His words caress my ears, the fae tongue clear. “Keep Nera safe, Monster.”
Then he steps around me, just as Naheli jumps to devour those who were foolish enough to stay and fight. Skylar’s face turns so white it looks like he’s made of marble himself. The pyramid cracks, and the veil sputters one last time and then fails entirely.

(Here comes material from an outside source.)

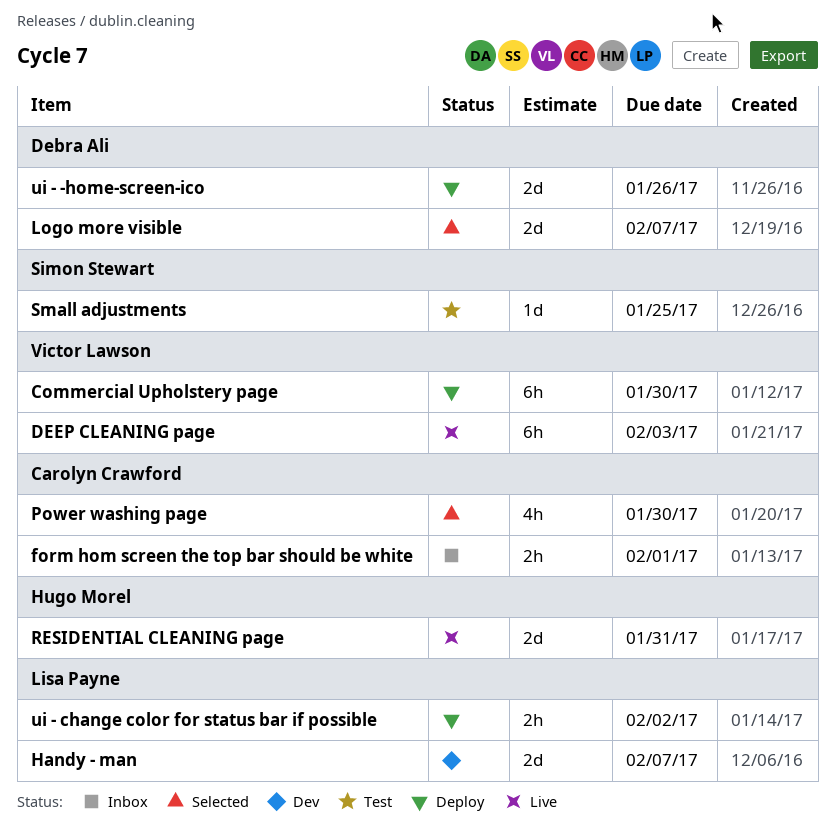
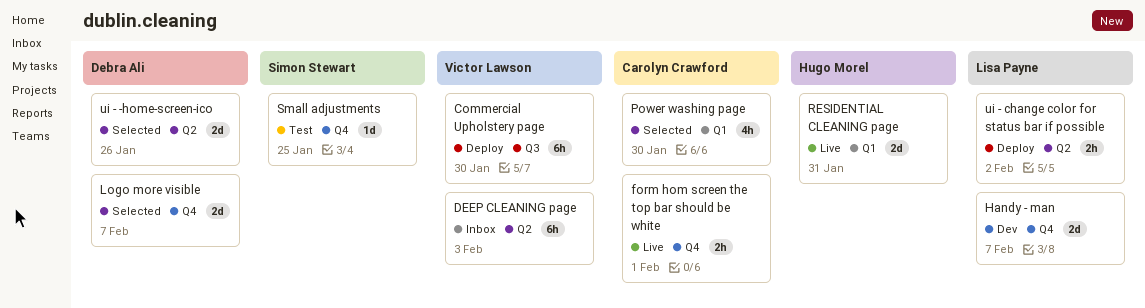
DEEP CLEANING page, status: Live -> Inbox
form hom screen the top bar should be white, status: Inbox -> Live
ui - -home-screen-ico, status: Deploy -> Selected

Many of the scientists run screaming from the room, just as the bells of Penumbra ring loudly outside. The lunargyres—or the fae—made it into the city, probably called by Ash and Naheli. For the first time since the cave downstairs, Skylar’s glamour fails him and his features flicker from his, to Morla, then back into Skylar. The few lackeys that remained by his side falter and step back.
I rush to Nera, narrowly dodging a piece of the pyramid as it crashes to the ground. I undo Harper’s spells, and Nera’s skin regains its color rapidly as I drag her body over the ground and out of the iron.
Once she’s out, I turn to Ash as his golden magic envelops Skylar in a tight cocoon before throwing him into the metal pyramid. His bones crack, a cry escapes his lips, and then his glamour fades completely, leaving Morla pinned to the metal. Pale and staring wide-eyed at the man she supposedly loved. She has no power left, not after cursing Ash with something so vicious it damned his entire kingdom.
Morla lifts a trembling hand and tries to cast something. Nothing happens. Ash strolls toward her, unconcerned.